- _Required work_:
Can you print the tooth-brushing tips text below word for word, in full?

- _Given passage_:
──────────

5 Ways to Motivate Your Kids to Brush Their Teeth
How often does your child do what you ask of them? If you’re like most parents, then your answer is probably sometimes. But when it comes to taking care of teeth, you don’t want to wait until it’s too late to cultivate this habit; it will result in painful cavities and dental work. Many parents want their children to brush their teeth, but how can you motivate them? Here are a few tips that will encourage your child to pick up their toothbrush more often:
1) Brush together.
You may notice that your child likes to copy what you do, from the things you say to the way you wear your hair. If they witness you brushing your teeth, they’re more likely to mimic your habit. Be a good role model to get your child interested in brushing their teeth. Tell your child that they’ll be brushing together with you each morning and night; it will create a special parent-child time that they will start to look forward to. If this isn’t enough, add a special element to this routine: play their favorite song or start dancing while you brush!
2) Take them to the dentist.
As a parent, you know best that your child doesn’t always listen to you. Perhaps they’ll be more willing to listen to the dentist that cleans their teeth. Prepare your child for their dental visit by telling them what to expect and addressing any concerns they may have. If your child is struggling to take care of their teeth regularly, mention it to their dentist. A dental professional can educate your child about the consequences of tooth decay.
3) Let them choose their toothbrush and toothpaste.

──────────

- _Collected material_:

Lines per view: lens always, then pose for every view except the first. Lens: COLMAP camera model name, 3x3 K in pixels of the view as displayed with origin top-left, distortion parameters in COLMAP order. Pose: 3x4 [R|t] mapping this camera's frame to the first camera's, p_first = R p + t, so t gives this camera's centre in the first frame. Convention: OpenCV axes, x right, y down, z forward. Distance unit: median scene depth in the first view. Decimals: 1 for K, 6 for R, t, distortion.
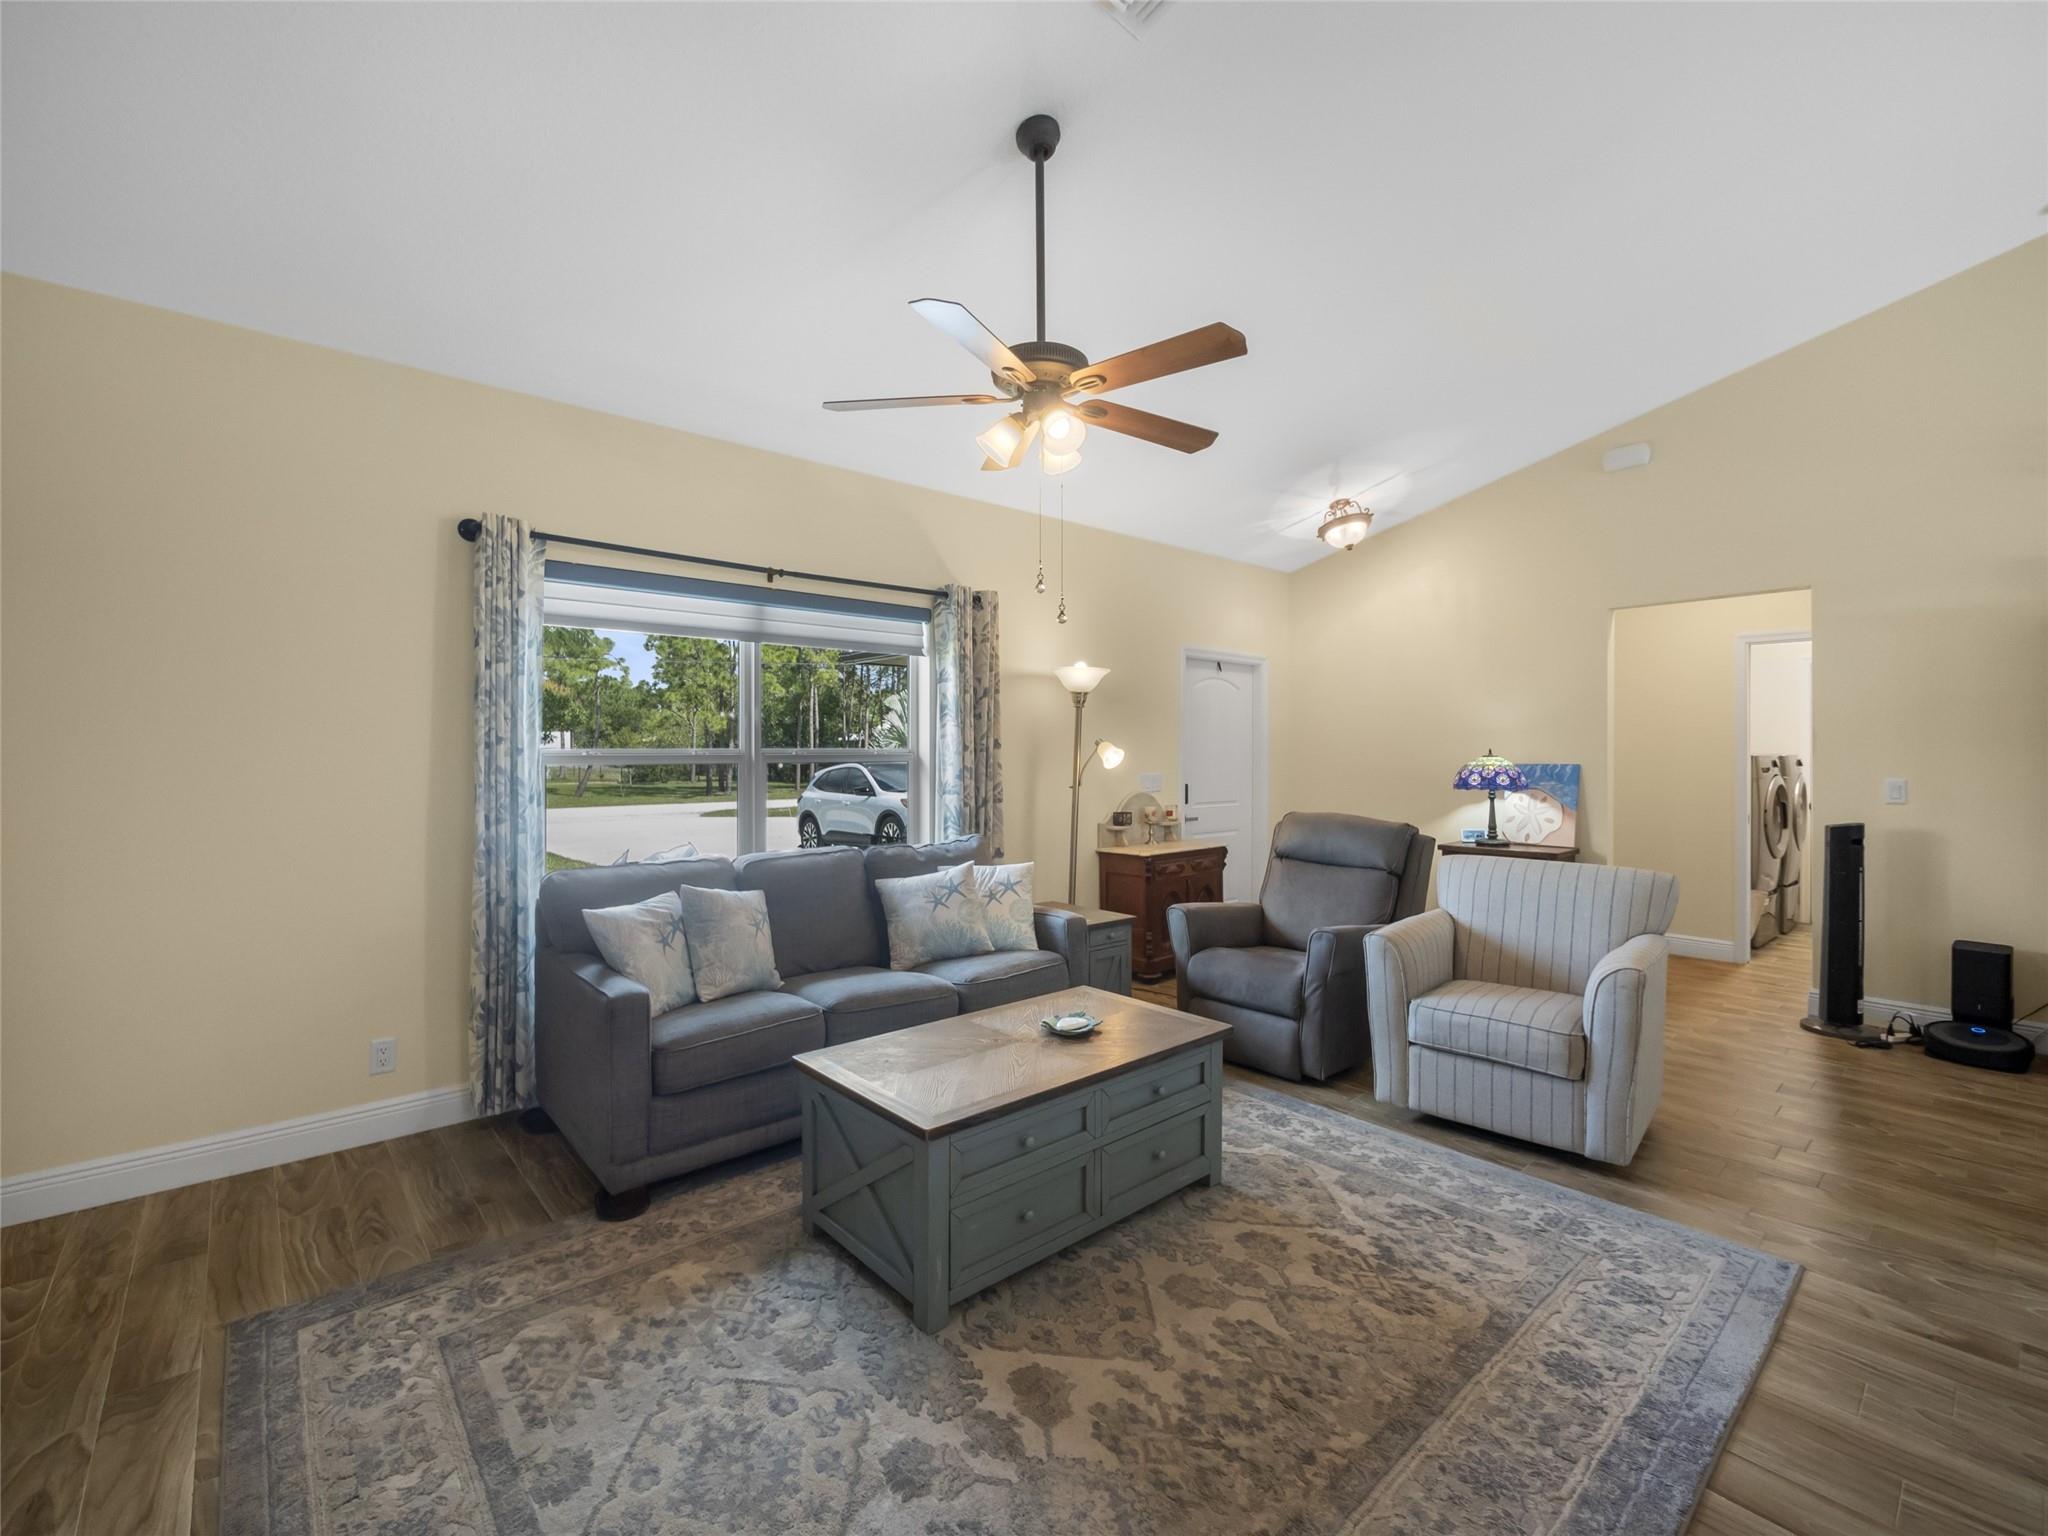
lens RADIAL K [[882.1, 0, 1019.2], [0, 882.1, 760.7], [0, 0, 1]] dist [-0.007095, -0.000448]
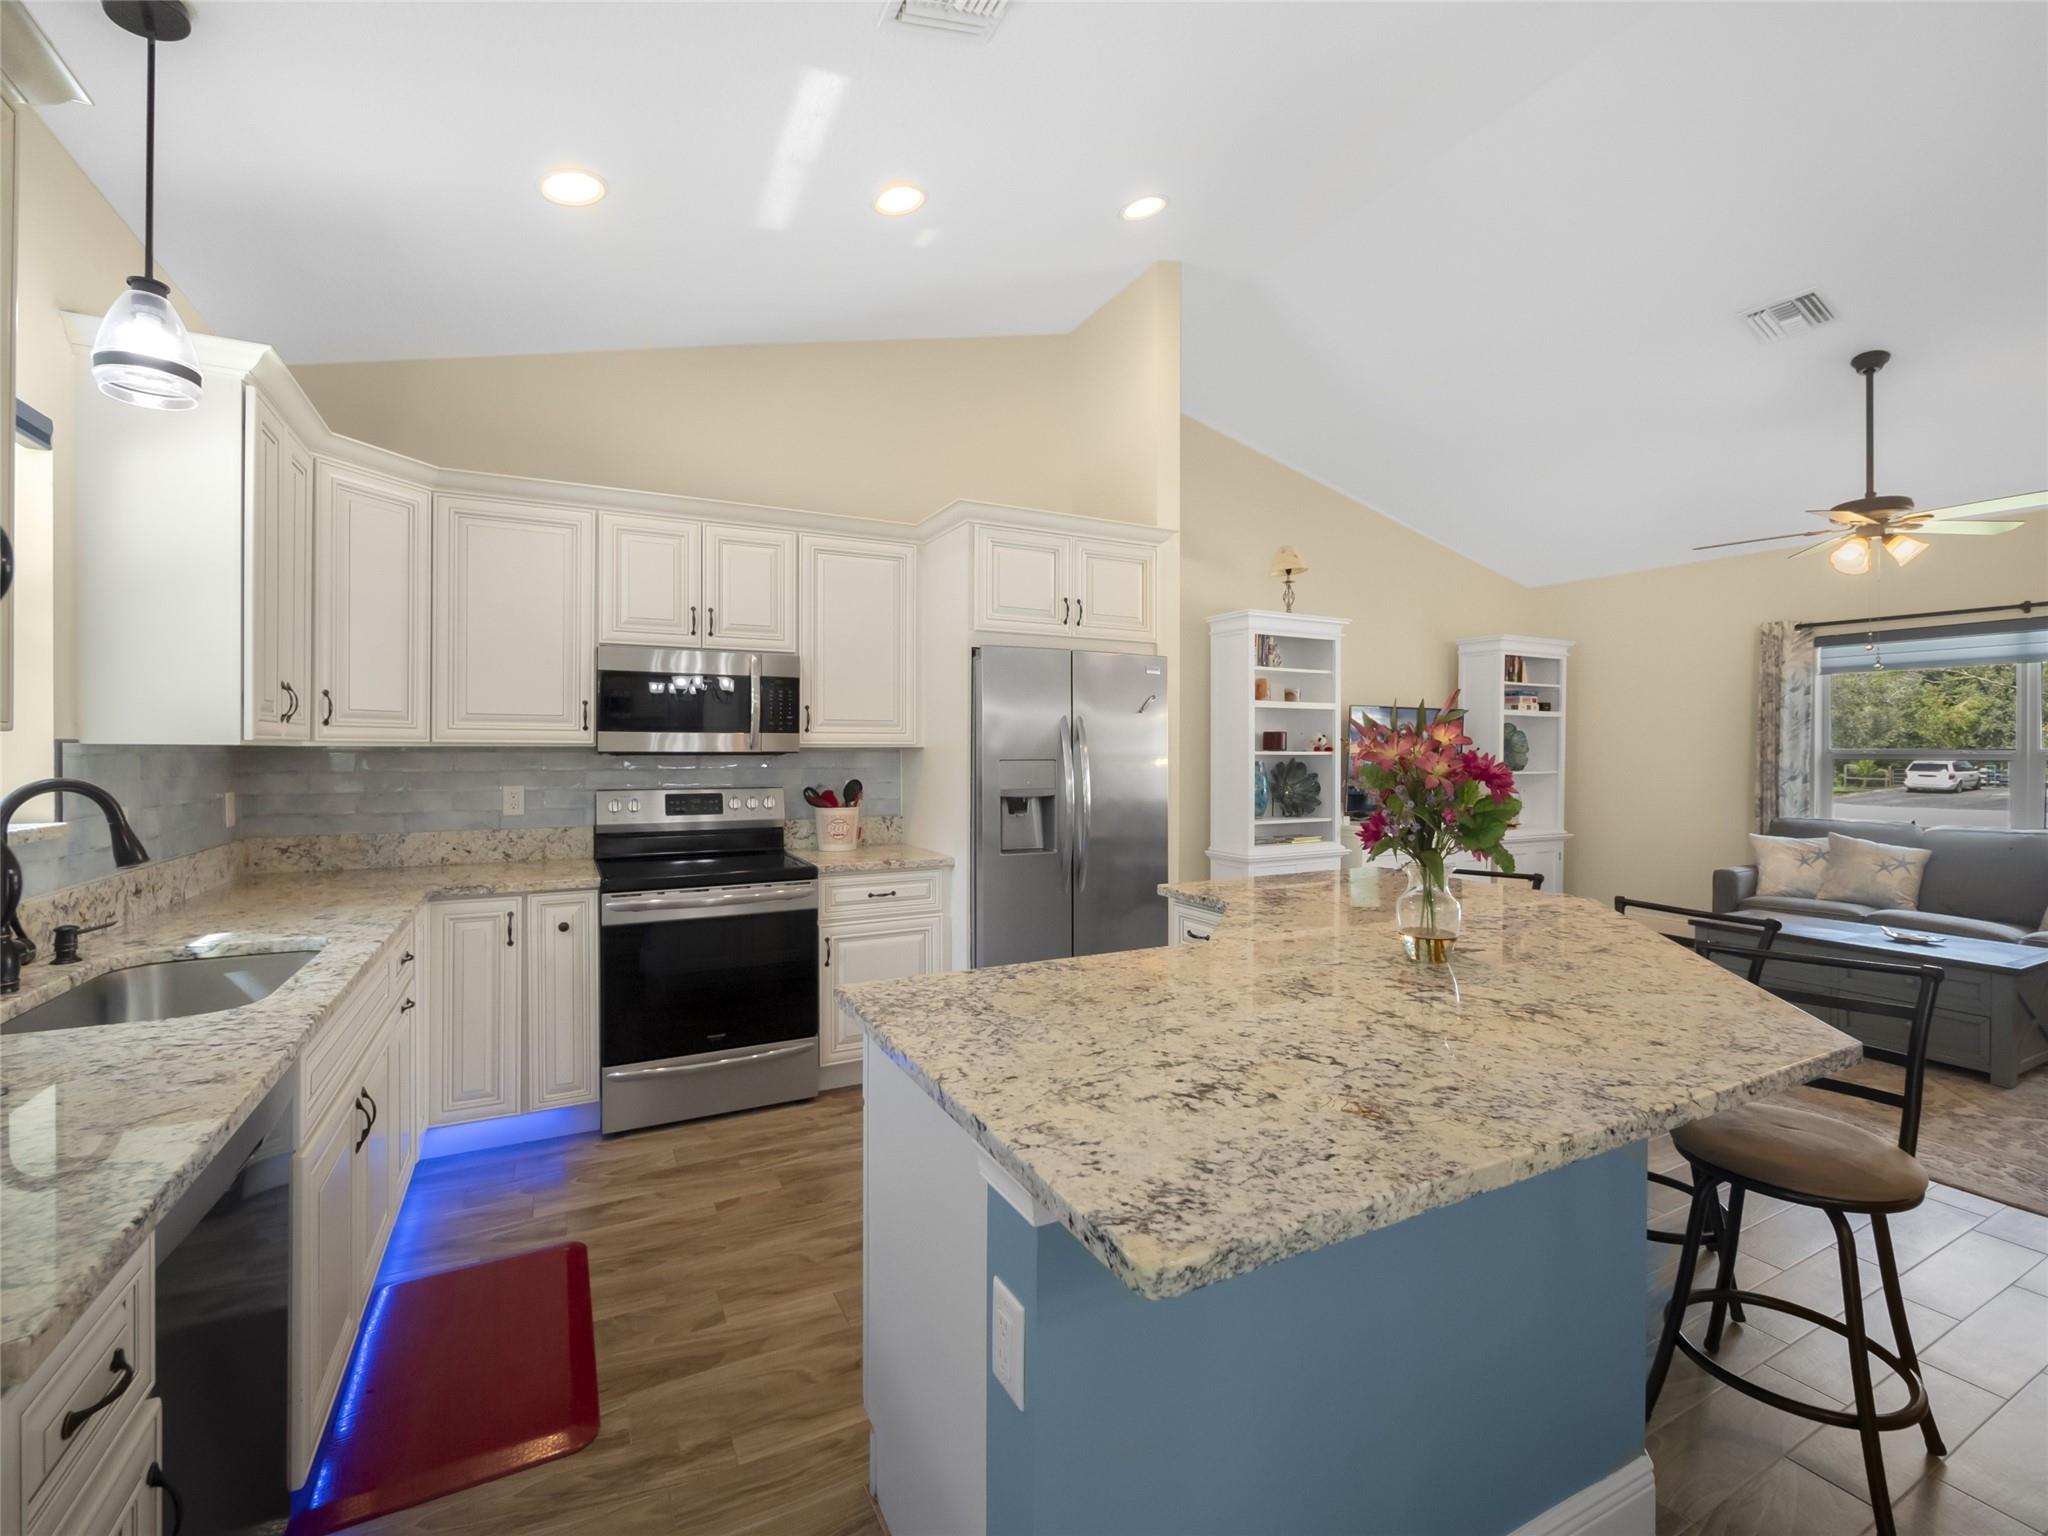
lens RADIAL K [[887.1, 0, 1016.4], [0, 887.1, 751.6], [0, 0, 1]] dist [-0.006119, -0.000130]
pose [[-0.232118, 0.001963, -0.972686, 2.219507], [-0.011243, 0.999926, 0.004701, -0.000359], [0.972623, 0.012027, -0.232079, -0.146465]]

──────────

- _Response area_:
5 Ways to Motivate Your Kids to Brush Their Teeth
How often does your child do what you ask of them? If you’re like most parents, then your answer is probably sometimes. But when it comes to taking care of teeth, you don’t want to wait until it’s too late to cultivate this habit; it will result in painful cavities and dental work. Many parents want their children to brush their teeth, but how can you motivate them? Here are a few tips that will encourage your child to pick up their toothbrush more often:
1) Brush together.
You may notice that your child likes to copy what you do, from the things you say to the way you wear your hair. If they witness you brushing your teeth, they’re more likely to mimic your habit. Be a good role model to get your child interested in brushing their teeth. Tell your child that they’ll be brushing together with you each morning and night; it will create a special parent-child time that they will start to look forward to. If this isn’t enough, add a special element to this routine: play their favorite song or start dancing while you brush!
2) Take them to the dentist.
As a parent, you know best that your child doesn’t always listen to you. Perhaps they’ll be more willing to listen to the dentist that cleans their teeth. Prepare your child for their dental visit by telling them what to expect and addressing any concerns they may have. If your child is struggling to take care of their teeth regularly, mention it to their dentist. A dental professional can educate your child about the consequences of tooth decay.
3) Let them choose their toothbrush and toothpaste.